Agora, como você terá um relacionamento com um Deus assim? Ele não é apenas um vovô molenga, e não é distante. Ele é tão soberano quanto os deístas querem, mas é muito mais pessoal. E ele não tem nenhuma necessidade. Você não tem nada para barganhar. De fato, a única razão pela qual você ainda está vivo é por causa de sua permissão. Semana passada, um de meus amigos que leciona em um seminário em Dallas, um bom homem, professor de Novo Testamento. Já escreveu livros importantes. Tem três filhos. Um é missionário na Sibéria, um é missionário na Rússia, e o outro é missionário no Afeganistão. Tinha saído para se exercitar. Chegou em casa, deitou-se e morreu. Não havia nada que ele pudesse fazer a respeito. Se seu coração continua batendo, é porque Deus permite. Se ele alguma vez disser: “Tolo, esta noite te pedirão sua alma,” você morre. Ou se ele disser: “Venha para casa, meu filho. Agora é a hora. Seu trabalho terminou,” você vai.

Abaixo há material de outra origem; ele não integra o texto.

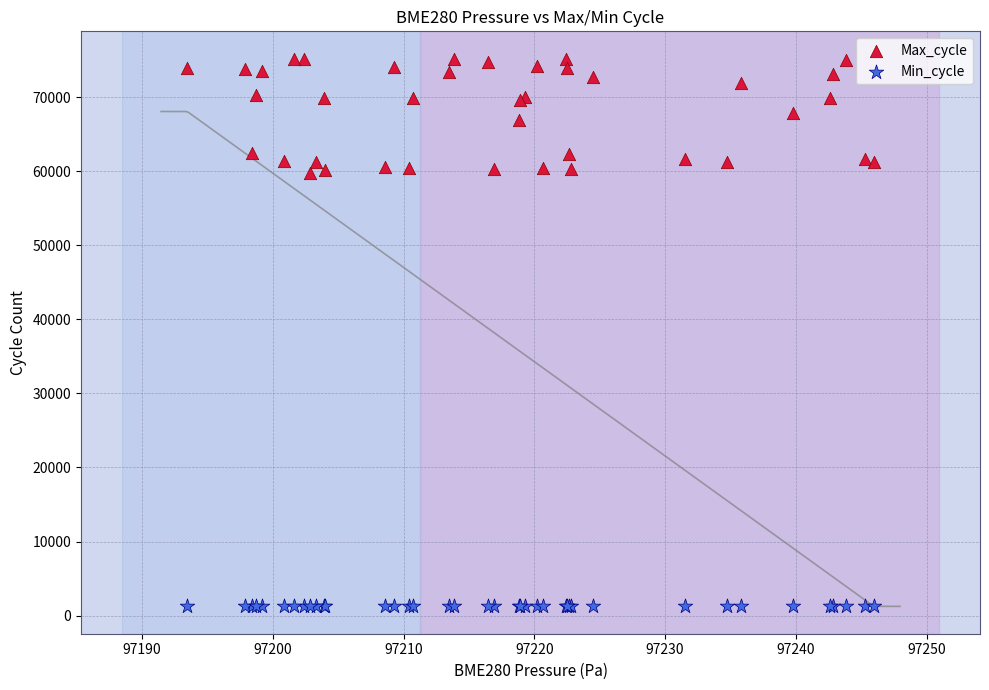

Which series has the widest spread of Y values?

Max_cycle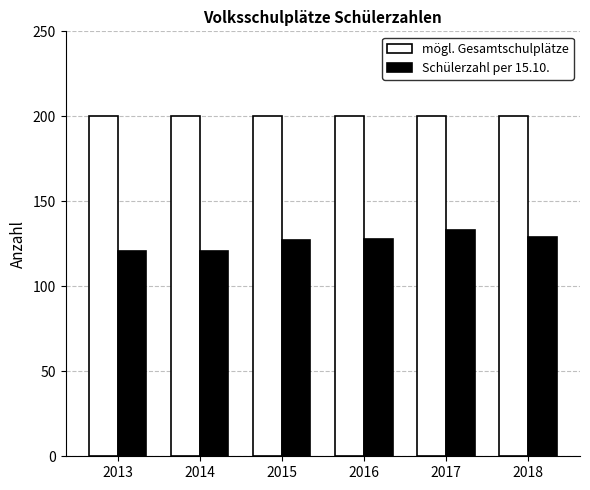

What is the value of the Schülerzahl per 15.10. bar at the 3rd from the left?

127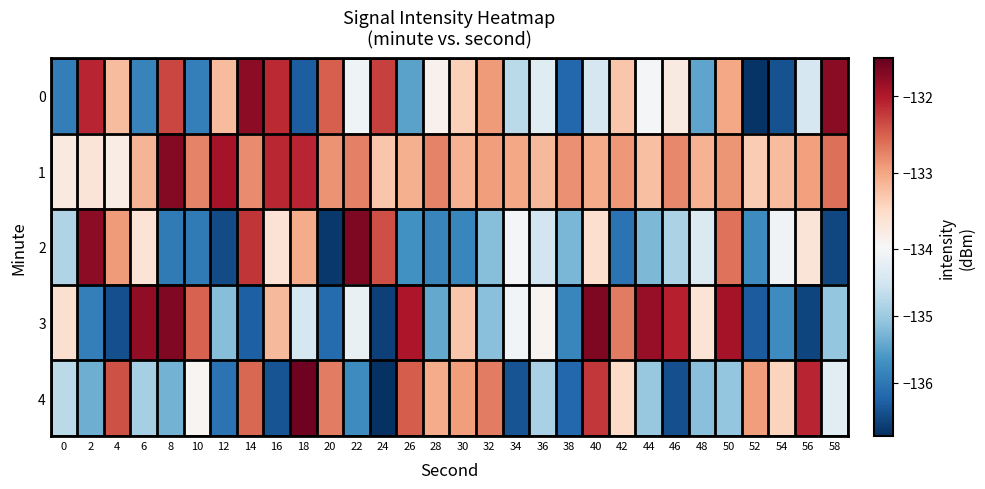

Reading left to right, extract all data points from this chart.

0: 0=-135.9	2=-132.1	4=-133.2	6=-135.9	8=-132.3	10=-135.9	12=-133.2	14=-131.8	16=-132.1	18=-136.3	20=-132.5	22=-134.1	24=-132.3	26=-135.5	28=-133.9	30=-133.4	32=-132.9	34=-134.7	36=-134.3	38=-136.2	40=-134.5	42=-133.3	44=-134.0	46=-133.8	48=-135.5	50=-133.0	52=-136.8	54=-136.4	56=-134.4	58=-131.7
1: 0=-133.7	2=-133.7	4=-133.8	6=-133.1	8=-131.7	10=-132.7	12=-131.9	14=-132.8	16=-132.1	18=-132.1	20=-132.9	22=-132.7	24=-133.3	26=-133.1	28=-132.8	30=-133.1	32=-132.9	34=-133.0	36=-133.2	38=-132.8	40=-133.1	42=-132.9	44=-133.2	46=-132.8	48=-133.1	50=-132.9	52=-133.3	54=-133.2	56=-132.9	58=-132.6
2: 0=-134.8	2=-131.8	4=-132.9	6=-133.6	8=-136.0	10=-136.0	12=-136.5	14=-132.2	16=-133.6	18=-133.0	20=-136.7	22=-131.7	24=-132.4	26=-135.7	28=-135.8	30=-135.8	32=-135.2	34=-134.0	36=-134.5	38=-135.3	40=-133.6	42=-136.1	44=-135.3	46=-134.9	48=-134.4	50=-132.6	52=-135.7	54=-134.1	56=-133.7	58=-136.6
3: 0=-133.6	2=-135.9	4=-136.5	6=-131.8	8=-131.7	10=-132.5	12=-135.2	14=-136.3	16=-133.2	18=-134.5	20=-136.2	22=-134.2	24=-136.6	26=-132.0	28=-135.4	30=-133.3	32=-135.1	34=-134.0	36=-133.9	38=-135.8	40=-131.7	42=-132.7	44=-131.8	46=-132.1	48=-133.6	50=-131.9	52=-136.3	54=-135.8	56=-136.6	58=-135.1
4: 0=-134.7	2=-135.4	4=-132.4	6=-134.9	8=-135.3	10=-133.9	12=-136.1	14=-132.5	16=-136.4	18=-131.6	20=-132.7	22=-135.7	24=-136.8	26=-132.5	28=-133.1	30=-132.9	32=-132.7	34=-136.4	36=-134.9	38=-136.2	40=-132.2	42=-133.5	44=-135.0	46=-136.5	48=-135.2	50=-135.1	52=-132.9	54=-133.4	56=-132.1	58=-134.3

Como barganhar com um Deus assim? “Deus, eu… eu te dou 10%!” Ele é seu dono! Ele é dono da sua vida! Ele é dono do planeta inteiro! O que isso significa? “Senhor, vou me tornar missionário. Isso fará de mim uma pessoa melhor?” “Vou me tornar diácono na igreja.” Não, não. Há apenas uma maneira de ter um relacionamento com esse tipo de Deus. Se ele demonstrar graça soberana. Porque ele não deve nada a você. Você e eu somos rebeldes. E não temos nada para barganhar.